::: Input material
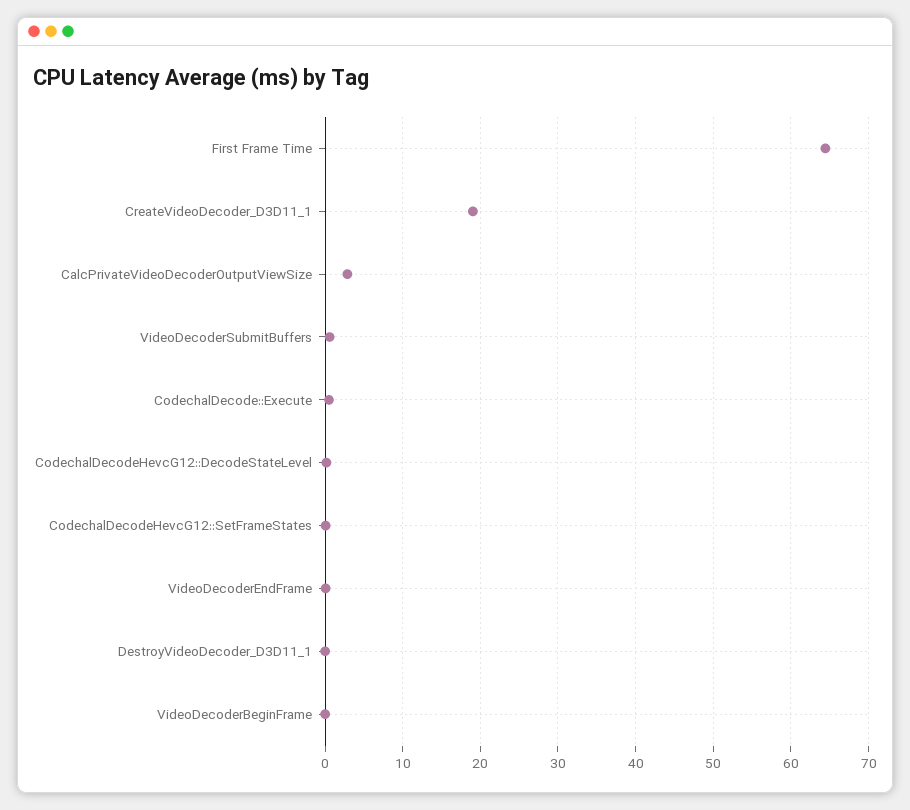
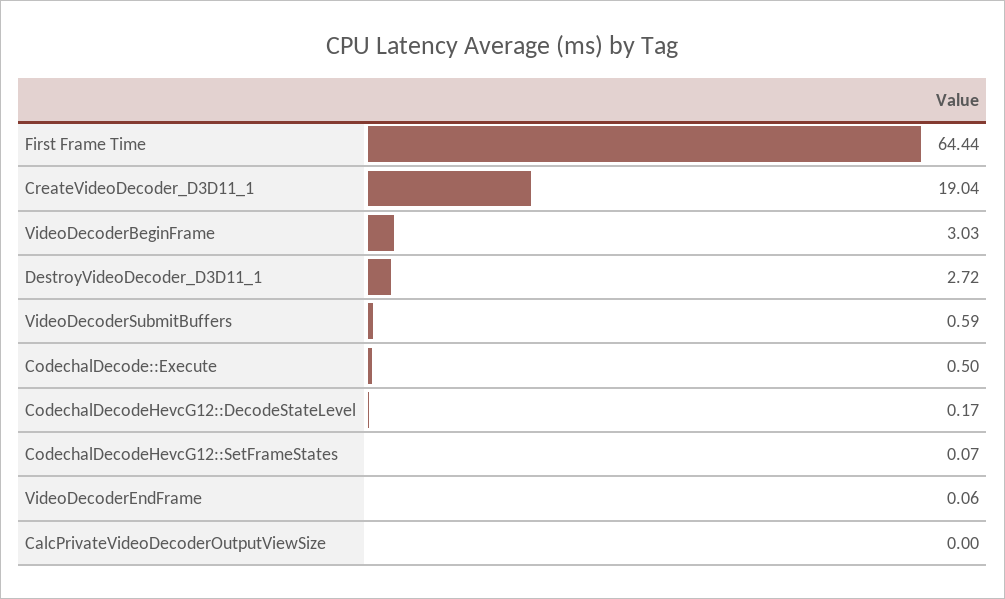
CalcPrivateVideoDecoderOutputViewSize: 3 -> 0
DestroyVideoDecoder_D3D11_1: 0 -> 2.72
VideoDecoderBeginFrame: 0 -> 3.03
::::::
::: Input material
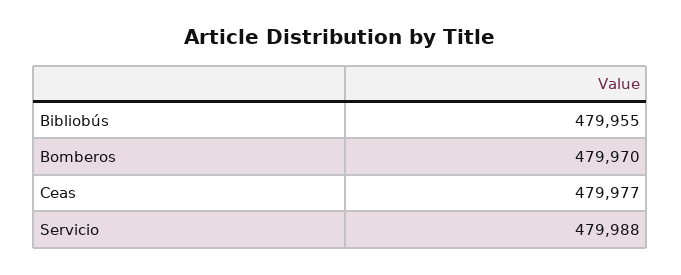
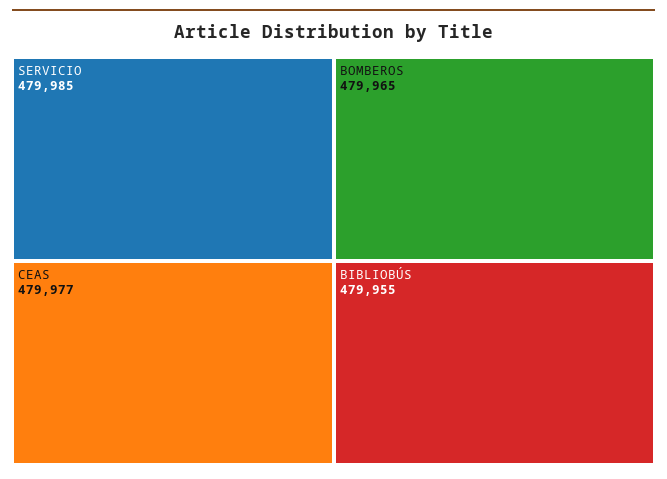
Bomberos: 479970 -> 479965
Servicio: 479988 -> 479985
::::::
**What you have to do**
Copy out precisely the lines from the line with "CalcPrivateVideoDecoderOutputViewSize: 3 -> 0" to the line with "VideoDecoderBeginFrame: 0 -> 3.03" in the material above, including those two lines and omitting all the rest.

**Your solution**
CalcPrivateVideoDecoderOutputViewSize: 3 -> 0
DestroyVideoDecoder_D3D11_1: 0 -> 2.72
VideoDecoderBeginFrame: 0 -> 3.03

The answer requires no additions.